§ **Aufgabe**: Bitte beantworte anhand des Textausschnitts: Wie alt war Sandro Kühn, als sein erstes Kind zur Welt kam?

§ **Textausschnitt**:

───

Um das zu verstehen, müssen gleich drei Geschichten erzählt werden. Zunächst die von Sandro Kühn, 30, dem Familienvater. Sandro ist in Riesa geboren und bei Großenhain aufgewachsen. Als er 13 war, trennten sich die Eltern. Er blieb beim Vater („Ich bin ein Papa-Kind“), zog mit ihm nach Weinböhla und beendete dort die Hauptschule. In dieser Zeit lernte er mit zarten 15 ein gleichaltriges Mädchen kennen, sie verliebten sich. Mit 16 bekamen sie ihr erstes Kind. Tim war eine sehr schwere Geburt, das Leben von Mutter und Kind in großer Gefahr. Als das überstanden war, zogen die drei nach Bautzen, wohnten bei ihren Eltern. Mit 18 hatten sie die erste eigene Wohnung, mit 19 kam ihr zweites Kind, Sophie. Es folgten später zwei weitere.

Auf eine Ausbildung hatte Sandro Kühn verzichtet: „Ich war damals schrecklich faul. Nach der Bundeswehr habe ich auf dem Bau als Pampel angefangen und mich hochgearbeitet. Baggerfahrer war mein Traum.“ Das hat er geschafft, und ein bisschen stolz fügt er hinzu: „Inzwischen bin ich Vorarbeiter.“ Beruflich ging es also bergauf, privat bergab. Es gab Streit, das Paar trennte sich vor fünf Jahren, die vier Kinder blieben zunächst bei der Mutter.

───

§ **Datensatz**:
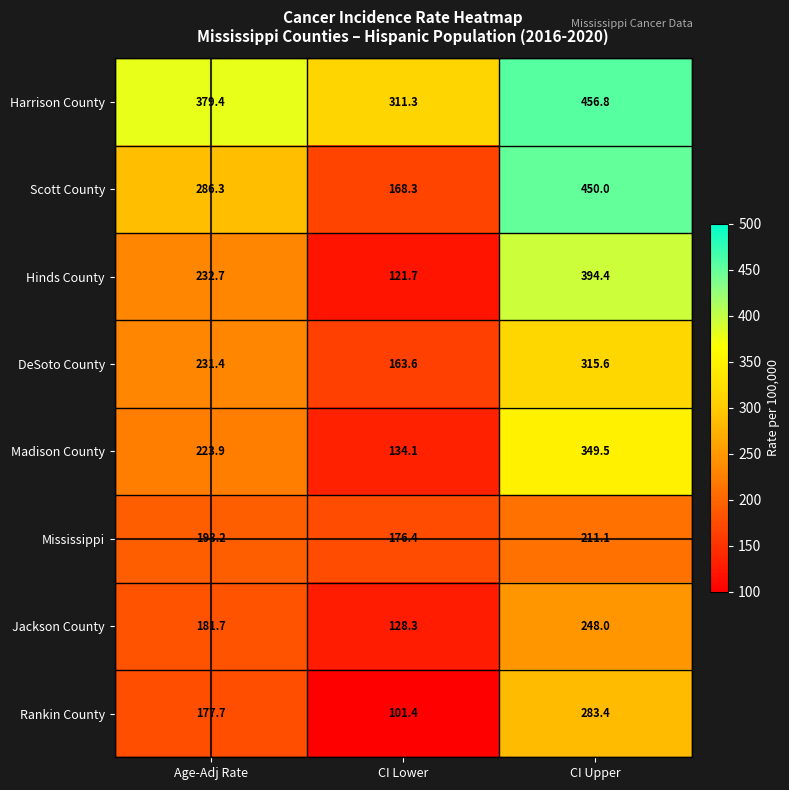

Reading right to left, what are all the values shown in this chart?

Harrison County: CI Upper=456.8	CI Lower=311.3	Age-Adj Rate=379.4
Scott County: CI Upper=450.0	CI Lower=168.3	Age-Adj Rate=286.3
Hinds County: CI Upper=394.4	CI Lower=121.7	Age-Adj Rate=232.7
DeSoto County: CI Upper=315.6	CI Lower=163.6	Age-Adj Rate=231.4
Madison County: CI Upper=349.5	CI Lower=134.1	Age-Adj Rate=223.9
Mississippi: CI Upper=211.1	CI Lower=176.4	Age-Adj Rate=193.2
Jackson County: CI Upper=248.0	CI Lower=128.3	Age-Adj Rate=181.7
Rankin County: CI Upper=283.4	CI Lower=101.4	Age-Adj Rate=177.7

───

§ **Antwort**: Er war 16 Jahre alt.